Pertama pilihan gue jatuh pada
GDRS conference, di Thailand atau Malaysia karena
menurut gue masih bisa lah gue ke sana pakai uang sendiri. Namun, karena
mereka minta paper lengkap, dan gue udah mulai kerja, ditambah conference nya
berada di bulan-bulan sibuknya project gue akhirnya tidak jadi menghadiri
conference itu karena nggak sempat bikin paper/jurnal lengkap.
Salah satu yang menerima abstrak
gue adalah Joint World Conference Social Work, Education, and Social
Development/SWSD 2016. This conference was special karena gue bisa masuk
melalui skripsi gue yang pendidikan padahal sebenernya conference nya tentang
social work dan social development yang sekarang menjadi ranah pekerjaan gue.
Dan yang lebih special lagi konferensi ini diselenggarakan di Seoul, Korea.
Kebayang nggak betapa senengnya gue ketika mendapatkan acceptance letter
sebagai poster presenter di Bulan November 2015.
Proses mengikuti konferensi ini
agak panjang dengan segala drama nya. Sejak gue submit abstact dan dinyatakan diterima, mulai dari
senang banget lalu berakhir gamang. Senang akhirnya ada kesempatan ke Seoul,
tapi jauh dan membutuhkan biaya mahal membayangi yang kemudian menyurutkan niat gue. Mikirin
biaya pesawat, akomodasi, biaya hidup, ditambah biaya registrasi conference
yang nggak murah. Lalu, gue mulai cari tahu apakah ada jalan lain untuk
mengikuti conference ini dan menemukan bahwa mereka menawarkan scholarship
tetapi memang harus kembali mengajukan aplikasi untuk mendapatkan beasiswanya.
Di tanggal yang ditentukan gue semangat untuk apply scholarship yang partial
aja karena chance untuk di-cover full scholarship (airfare, accommodation, registration,
and daily allowance) agak kecil. Siapalah gue ini huft. Scholarship parsial hanya mengcover
registration fee dan daily allowance aja.
Gue berniat ‘Kalau gue dapet scholarship yang parsial-nya aja, gue akan
berangkat!’. Day by day berlalu dengan perasaan harap-harap cemas sampailah gue
mendapatkan email di bulan maret 2016 kalau gue menjadi salah satu kandidat yang
mendapatkan scholarship yang hanya membebaskan dari registration fee sebesar
$300. Mulai galau lagi karena cuma terbebas biaya registrasi dan masih
menanggung biaya-biaya lainnya yang pada akhirnya gue memutuskan untuk tetap
berangkat, whatever it takes. Tuhkan, drama! Tunggu dulu, masih banyak drama
lainnya.

• **TUGAS YANG DIKERJAKAN**:
**a)** Kutip bagian teks bacaan yang dimulai dari kata-kata "Salah satu yang" dan berhenti setelah "ranah pekerjaan gue.".
**b)** Menurut teks bacaan, berapa besar biaya registrasi yang dibebaskan oleh beasiswa yang didapat?

• **ENTRI YANG DITAMPILKAN**:

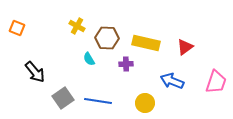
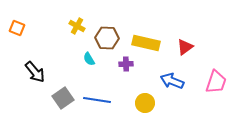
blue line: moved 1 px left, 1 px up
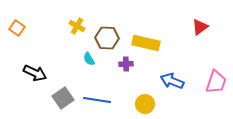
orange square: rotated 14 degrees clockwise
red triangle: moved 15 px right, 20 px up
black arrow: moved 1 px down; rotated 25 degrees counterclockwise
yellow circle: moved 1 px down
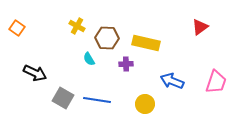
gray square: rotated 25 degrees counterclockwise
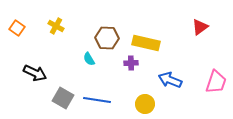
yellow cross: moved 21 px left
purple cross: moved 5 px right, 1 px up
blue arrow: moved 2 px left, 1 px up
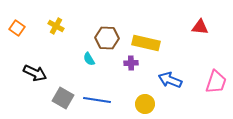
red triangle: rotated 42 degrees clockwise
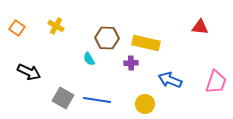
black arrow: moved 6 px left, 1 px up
==
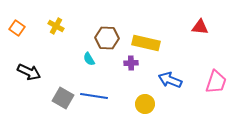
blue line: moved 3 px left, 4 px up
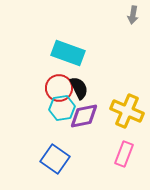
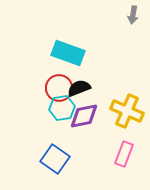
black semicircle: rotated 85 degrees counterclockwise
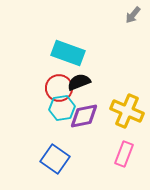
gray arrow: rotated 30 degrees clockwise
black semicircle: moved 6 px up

• **HASIL YANG DIHARAPKAN**:
**a)**
Salah satu yang menerima abstrak
gue adalah Joint World Conference Social Work, Education, and Social
Development/SWSD 2016. This conference was special karena gue bisa masuk
melalui skripsi gue yang pendidikan padahal sebenernya conference nya tentang
social work dan social development yang sekarang menjadi ranah pekerjaan gue.

**b)** Sebesar $300.